NOM BLOG

How Many Scientific Truths Must Be Unsayable?

 

Dan Rafter at the HRC blog takes issue with Maggie Gallagher quoting a study in the October issue of Journal of Marriage and Family which found that married opposite-sex couples in Britain are five times more stable than same-sex couples (cohabiting opposite-sex couples are twice as stable). The study also found:

"Compared to married couples, the dissolution rates for male and female same-sex cohabiters were seven and five times higher, respectively. Among cohabiters, the differences were smaller: The dissolution rate for male and female same-sex cohabiters was approximately double the rate for different-sex cohabiters."

Moreover, the author found no increase in stability between the 1958 and 1970 birth cohort.

These findings agree with the other literature I've seen about the relative stability and instability of same-sex vs. opposite-sex couples.

Rafter responds by calling Maggie's citation of the study an "insult to same-sex couples" which is aimed to "demonize" and "harm" them and implies a "insidious mission."

Rafter concludes this way (to make it easier to respond, I'm numbering his sentences):

[1] This is an insulting and flawed argument. [2] I am one of the many, many LGBT people in a stable, committed same-sex relationship, and my heterosexual parents are currently going through a divorce. [3] People put a great deal of time, commitment, and energy into forming meaningful relationships – regardless of whether they are same-sex or opposite-sex unions. [4] To sweepingly imply that one demographic is more prone to breakups – and to use that claim as a reason to deny an entire community of people basic rights such as marriage and the ability to start a family – is as offensive as it is inaccurate.

Let's take these in turn:

Sentence 1: Rafter's statement is not an argument, just an accusation.

Sentence 2: Rafter provides in evidence of his counter-position exactly 2 couples - him and his parents. This is anecdotal. I could just as easily say all the heterosexuals I know are stable and all the gay people I know are not, but this would not be an argument either.

Sentence 3: We can grant that many people put time and energy into forming relationships. But the question which the author of the Journal of Marriage and Family actually looked at is whether they are successful in doing so. The author argued that we one can observe significant differences between the various groups he studied. Rafter chooses to ignore this legitimate discussion.

Sentence 4: Gallagher (and the author of the journal article) didn't "sweepingly imply" anything. The author of the journal article conducted scientific research and provided evidence for his conclusions. If anyone is "sweepingly implying" it's clearly Rafter! Finally, Gallagher was very modest about what she actually concluded from the evidence. She explicitly said: "This of course cannot tell us how children fare on average when they are raised by stable same-sex couples, or whether gay marriage will significantly increase stability in same-sex couples." Does that sound like a "sweepingly implying" sentence? Hardly.

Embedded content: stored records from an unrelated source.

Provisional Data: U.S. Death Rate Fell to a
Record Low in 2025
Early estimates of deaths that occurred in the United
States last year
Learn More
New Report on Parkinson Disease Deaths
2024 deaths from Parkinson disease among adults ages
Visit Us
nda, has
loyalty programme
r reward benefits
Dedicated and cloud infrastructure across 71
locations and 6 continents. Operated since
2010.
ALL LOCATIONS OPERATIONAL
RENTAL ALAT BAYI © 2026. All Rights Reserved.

If Rafter wants to look at the evidence we do have of same-sex marital stability, we can look at it:

"Stockholm University’s study seems to confirm the American trend. In Norway, male same-sex marriages are 50 percent more likely to end in divorce than heterosexual marriages, and female same-sex marriages are an astonishing 167 percent more likely to be dissolved. In Sweden, the divorce risk for male-male partnerships is 50 percent higher than for heterosexual marriages, and the divorce risk for female partnerships is nearly double that for men."

If Rafter actually had conclusive proof for his positions he would state it. Instead he chose to attack Gallagher and the Journal of Marriage and Family. This does a disservice to reasonable debate, and it's notable considering how much time HRC spends accusing pro-marriage advocates of engaging in heated and empty rhetoric. Pot, meet kettle.

Rafter's posturing may please his readers at HRC, but fair-minded outside observers should take note of how both sides of this debate are actually conducting it.